Aviateur et Ecrivain. 

 

Dans l’immédiat après-guerre, Lawrence travaille pour le Foreign Office et assiste à la conférence de paix de Paris entre janvier et mai 1919 en tant que membre de la délégation de Fayçal. Il est ensuite conseiller de Winston Churchill au Colonial Office jusque vers la fin de 1921. C'est lui qui obtient, avec son amie l'orientaliste Gertrude Bell, que la couronne d'Irak soit remise à Fayçal, qui vient de perdre le trône de Syrie. En 1922, il met fin à sa carrière de conseiller politique pour les affaires proche-orientales et signe un engagement comme simple soldat dans la Royal Air Force, sous le nom de J.H. Ross, affecté pour se former à l'école de photographie de Farnborough. Pendant ce temps, il a parachevé la rédaction d’un  livre monumental de 700 pages, Les Sept Piliers de la sagesse, dans lequel il livre sa version des événements de 1916-1918. Une édition privée est publiée en 1922, une deuxième, limitée à 200 exemplaires en 1926 et, surtout, une version abrégée, Révolte dans le désert, en 1927, qui consacre la popularité de Lawrence, renforcée par de multiples publications à son sujet.

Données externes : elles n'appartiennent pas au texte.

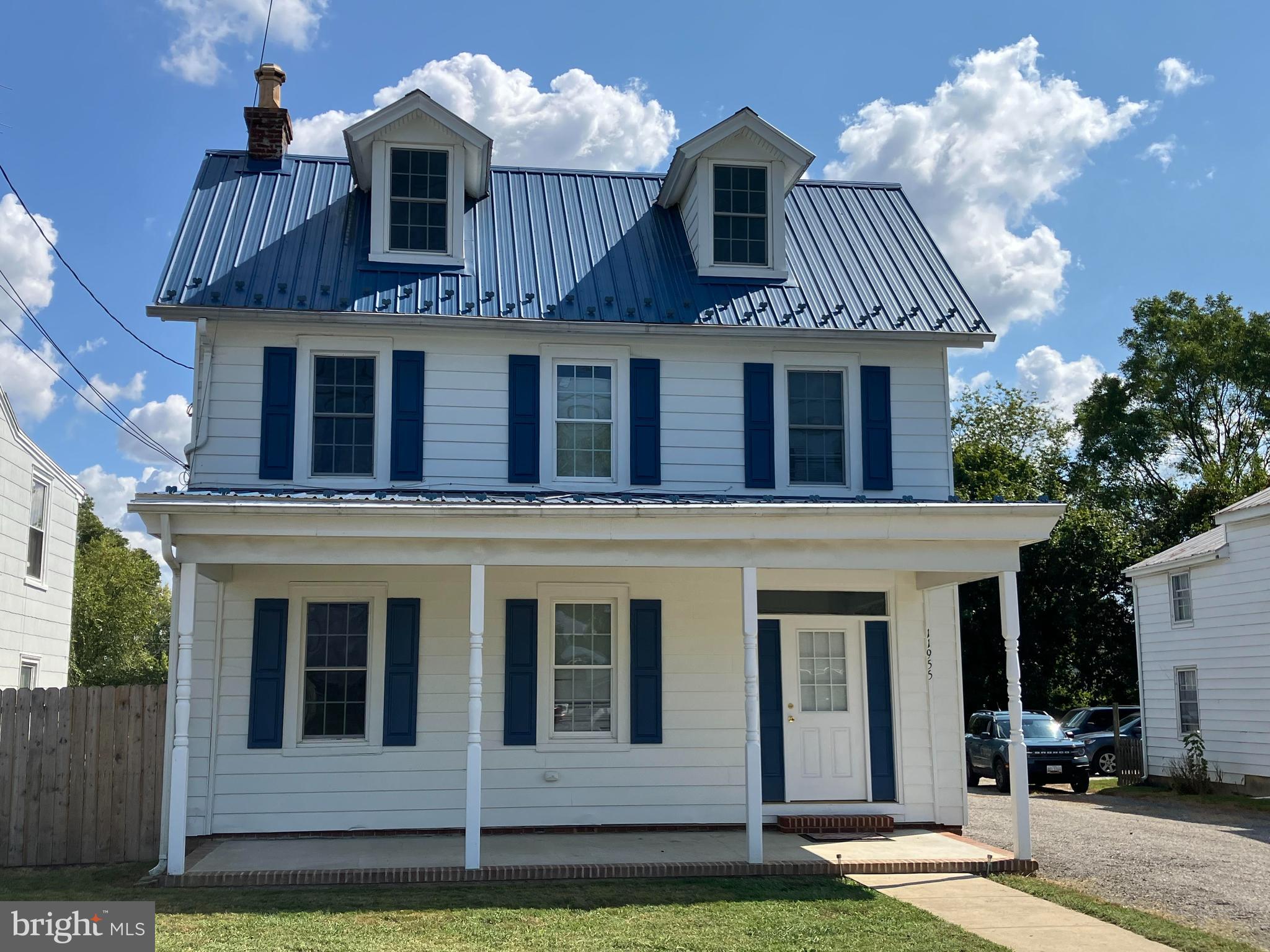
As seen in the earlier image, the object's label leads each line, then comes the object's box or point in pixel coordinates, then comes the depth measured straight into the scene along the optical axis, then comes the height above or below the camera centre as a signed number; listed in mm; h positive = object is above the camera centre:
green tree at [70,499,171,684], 34469 +1286
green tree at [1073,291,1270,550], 37969 +8549
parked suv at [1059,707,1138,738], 25469 -1300
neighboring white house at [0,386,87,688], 15828 +1527
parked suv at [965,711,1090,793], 21781 -1728
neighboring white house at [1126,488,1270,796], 19656 +304
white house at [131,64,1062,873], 12148 +1924
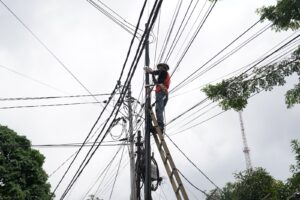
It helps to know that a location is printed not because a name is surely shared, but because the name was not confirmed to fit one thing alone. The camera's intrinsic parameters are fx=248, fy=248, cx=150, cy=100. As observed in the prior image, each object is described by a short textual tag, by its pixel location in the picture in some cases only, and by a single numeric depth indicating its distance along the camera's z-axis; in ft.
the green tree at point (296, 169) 23.55
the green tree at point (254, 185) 61.90
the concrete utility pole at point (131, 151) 29.39
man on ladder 18.24
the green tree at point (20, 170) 40.58
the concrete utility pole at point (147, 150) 16.63
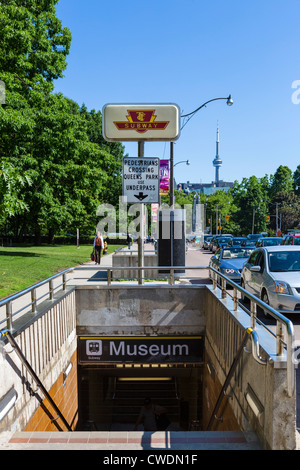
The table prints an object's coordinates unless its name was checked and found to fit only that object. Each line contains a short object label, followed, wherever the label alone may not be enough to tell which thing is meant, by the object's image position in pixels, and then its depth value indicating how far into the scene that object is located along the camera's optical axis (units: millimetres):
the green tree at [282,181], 103688
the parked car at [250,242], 33488
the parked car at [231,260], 14316
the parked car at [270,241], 25378
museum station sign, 9852
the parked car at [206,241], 46975
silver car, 8500
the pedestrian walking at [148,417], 9023
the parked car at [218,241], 35666
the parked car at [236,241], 30288
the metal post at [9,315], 5289
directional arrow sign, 8266
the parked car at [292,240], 25202
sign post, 8703
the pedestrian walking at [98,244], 17422
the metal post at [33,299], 6516
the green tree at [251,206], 90750
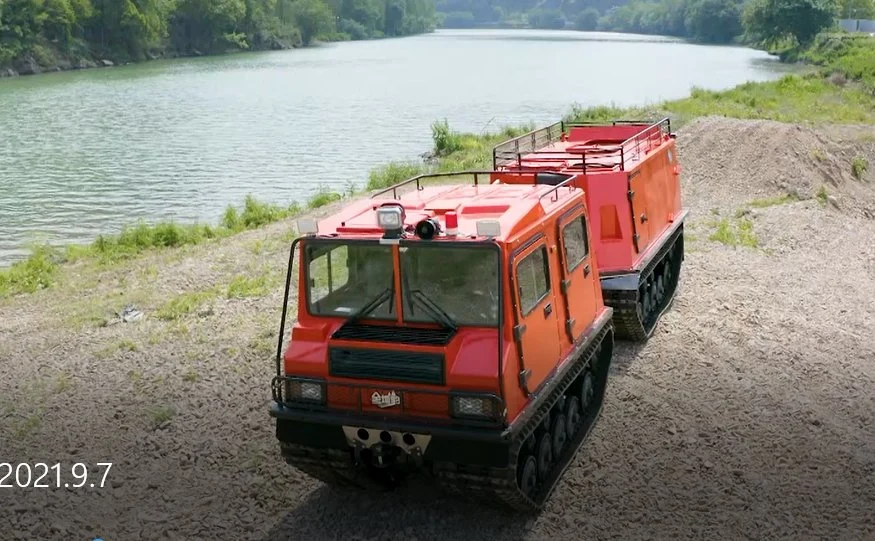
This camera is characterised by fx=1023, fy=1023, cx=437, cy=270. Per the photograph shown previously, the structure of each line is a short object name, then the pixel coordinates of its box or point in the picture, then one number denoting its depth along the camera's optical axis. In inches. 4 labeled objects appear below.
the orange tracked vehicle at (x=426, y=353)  280.8
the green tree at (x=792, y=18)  3221.0
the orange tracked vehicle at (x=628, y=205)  456.1
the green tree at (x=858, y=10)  4394.7
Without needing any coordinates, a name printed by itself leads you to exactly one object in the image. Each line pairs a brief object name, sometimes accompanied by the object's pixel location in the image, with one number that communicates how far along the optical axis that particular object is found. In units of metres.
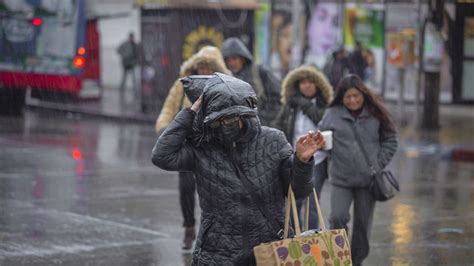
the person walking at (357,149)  8.48
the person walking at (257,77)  9.59
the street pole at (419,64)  21.92
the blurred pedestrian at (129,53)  29.89
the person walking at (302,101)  9.44
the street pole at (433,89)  21.38
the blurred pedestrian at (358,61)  25.25
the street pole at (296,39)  23.23
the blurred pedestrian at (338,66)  23.36
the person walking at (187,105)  9.09
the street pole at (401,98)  23.07
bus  24.31
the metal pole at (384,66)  26.57
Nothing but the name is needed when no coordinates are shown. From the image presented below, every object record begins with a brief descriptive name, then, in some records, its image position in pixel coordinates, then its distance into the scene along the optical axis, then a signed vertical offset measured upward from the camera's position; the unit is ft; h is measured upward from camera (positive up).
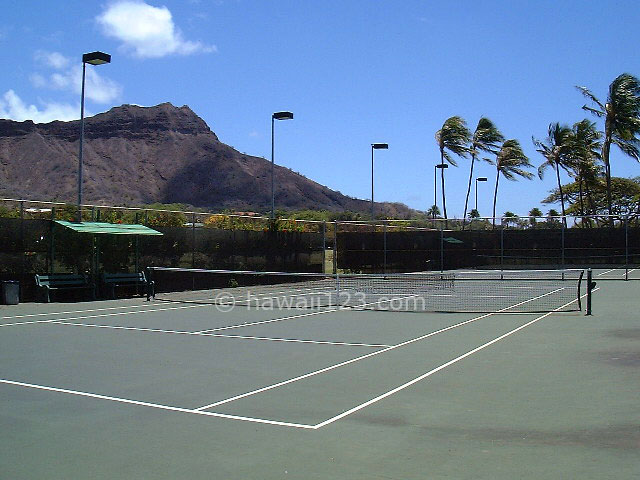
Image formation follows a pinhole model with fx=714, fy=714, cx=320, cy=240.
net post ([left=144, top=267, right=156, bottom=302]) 72.74 -2.89
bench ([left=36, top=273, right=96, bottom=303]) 68.28 -2.50
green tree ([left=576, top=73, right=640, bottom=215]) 149.38 +30.24
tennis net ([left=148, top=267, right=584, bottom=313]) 64.56 -3.84
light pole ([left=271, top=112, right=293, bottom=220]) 94.17 +18.75
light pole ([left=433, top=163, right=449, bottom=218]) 157.69 +20.35
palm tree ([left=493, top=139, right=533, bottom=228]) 171.63 +23.69
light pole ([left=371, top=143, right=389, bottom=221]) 119.85 +18.85
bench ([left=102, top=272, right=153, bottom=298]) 74.28 -2.49
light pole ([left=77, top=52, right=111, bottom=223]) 69.91 +19.54
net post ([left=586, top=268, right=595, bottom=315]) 53.26 -2.38
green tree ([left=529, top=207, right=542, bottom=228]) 114.11 +6.09
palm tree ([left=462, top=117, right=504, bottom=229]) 167.73 +28.73
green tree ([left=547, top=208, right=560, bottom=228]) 118.70 +5.90
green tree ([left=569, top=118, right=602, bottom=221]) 164.96 +25.40
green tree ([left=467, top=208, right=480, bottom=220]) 231.67 +14.96
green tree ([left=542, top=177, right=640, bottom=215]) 212.09 +20.04
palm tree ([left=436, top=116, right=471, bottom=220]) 161.48 +27.45
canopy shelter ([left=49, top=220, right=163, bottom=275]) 69.67 +2.64
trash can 64.90 -3.10
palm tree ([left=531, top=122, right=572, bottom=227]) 165.27 +25.77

Son engagement dans la RAF ayant été rendu public par la presse, il accepte un poste en Inde, mais, là encore, sa notoriété le dessert : certains articles de presse, en Grande-Bretagne mais aussi en France, en Russie soviétique et jusqu'aux États-Unis, insinuent qu'il s'agit d'une couverture pour des activités d'espionnage dans l'Afghanistan voisin. Lawrence doit donc être rapatrié en Angleterre en 1929, où il est affecté à la base RAF de Plymouth. En dehors des obligations de service, il entretient une volumineuse correspondance, travaille à la rédaction d'un récit de son expérience dans l'armée de l'Air The Mint , qui ne paraîtra qu'à titre posthume, en 1955 et à une traduction de l' Odyssée , qu'il achève en 1931.

 

Un héros romantique ?

 

Au-delà d’une vie totalement romanesque, Lawrence reste d'abord comme un héros militaire hors du commun. Cependant, les zones d’ombre ne sont pas absentes. Il est parfois difficile de démêler la vérité de la légende.  Son rôle dans la révolte arabe a-t-il été aussi déterminant qu'il le présente dans les Piliers ? Son attachement à la cause nationale arabe au Moyen-Orient demeure un élément central de son existence, mais il n'a pu, ni au fond voulu, car sa loyauté envers sa patrie prima, faire aboutir ce pour quoi les tribus bédouines s'étaient révoltées : le Moyen-Orient, à l'instar de la Palestine, était bien une terre « trop promise ».

 

Pour en savoir plus :

 

Christian Destremau, Lawrence d'Arabie, Paris, Perrin, 2014.

 

François Sarindar, Lawrence d'Arabie : Thomas Edward, cet inconnu,Paris, Harmattan, coll. « Comprendre le Moyen-Orient », 2010.

 

Et bien entendu, le film de David Lean, Lawrence d’Arabie, avec Peter O’Toole, 1962.  

 

Cliquez ici pour télécharger l'article

 

Lawrence-d---Arabie--.pdf

 



[1]Les accords Sykes-Picot sont des accords secrets signés le 16 mai 1916, après négociations entre novembre 1915 et mars 1916, entre la France et le Royaume-Uni (avec l'aval de l'Empire russe et du royaume d'Italie), prévoyant le partage du Proche-Orient à la fin de la guerre (espace compris entre la mer Noire, la mer Méditerranée, la merRouge, l'océan Indien et la mer Caspienne) en plusieurs zones d'influence au profit de ces puissances, ce qui revenait à dépecer l'Empire ottoman.